I have to create 13 white Gaussian noises which are completely decorrelated to each others. I've been told that PCA can achieve it so I searched some information and tools which I can use in python. I use PCA module from sklearn to perform PCA.The following is my code.
import numpy as np
from sklearn.decomposition import PCA
n = 13 # number of completely decorrelated noises
ms = 10000 #duration of noise in milli-seconds
fs = 44100 # sampling rate
x = np.random.randn(int(np.ceil(fs*ms/1000)),n)

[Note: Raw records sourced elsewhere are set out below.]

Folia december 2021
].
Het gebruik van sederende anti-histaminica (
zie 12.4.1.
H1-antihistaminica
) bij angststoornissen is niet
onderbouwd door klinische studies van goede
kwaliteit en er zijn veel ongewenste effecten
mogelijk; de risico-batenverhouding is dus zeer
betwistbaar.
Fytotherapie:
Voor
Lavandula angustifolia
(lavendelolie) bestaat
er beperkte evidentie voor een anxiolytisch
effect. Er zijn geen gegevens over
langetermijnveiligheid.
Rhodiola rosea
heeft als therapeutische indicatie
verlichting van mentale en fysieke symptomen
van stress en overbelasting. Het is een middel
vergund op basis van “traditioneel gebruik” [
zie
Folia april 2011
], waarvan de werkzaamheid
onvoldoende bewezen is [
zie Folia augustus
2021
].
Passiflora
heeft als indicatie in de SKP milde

# calculate the correlation between any two noise
for i in range(n):
for j in range(n):
omega = np.corrcoef(x[:,i],x[:,j])[0,1]
print omega
# perform PCA
pca = PCA(n_components=n)
pca.fit(x)
y = pca.transform(x)
for i in range(n):
for j in range(n):
omega_new = np.corrcoef(y[:,i],y[:,j])[0,1]
print omega_new
The correlation coefficients before PCA is around 0.0005~0.0014, and reduced to about 1e-16 after performing PCA. I don't know about PCA very well, so I'm not sure whether I did it right. In addition, after performing PCA transformation, are those new data sets still Gaussion white noises? I will normalize each noise so that their maximum amplitude is 0.999 before write them into wave files. Do I still get 13 Gaussian white noises with similar average power?